> [Your goal]: Using the listing below, retype only the lines from the line with "Super Awards" through the end, both ends included, and exclude the pictures.

(Available data begins)

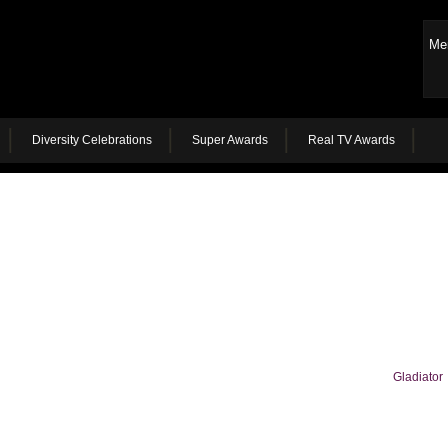
Me
Diversity Celebrations
Super Awards
Real TV Awards
Gladiator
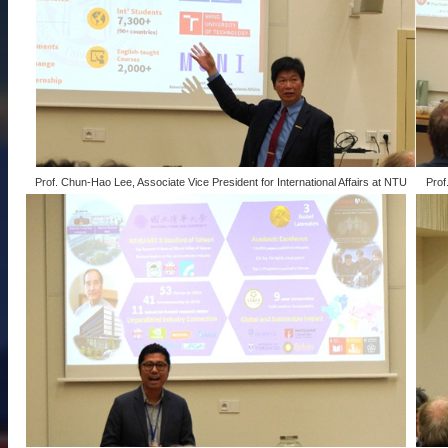
Prof. Chun-Hao Lee, Associate Vice President for International Affairs at NTU
Prof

(Available data ends)

> [Finished exercise]:
Super Awards
Real TV Awards
Gladiator
Prof. Chun-Hao Lee, Associate Vice President for International Affairs at NTU
Prof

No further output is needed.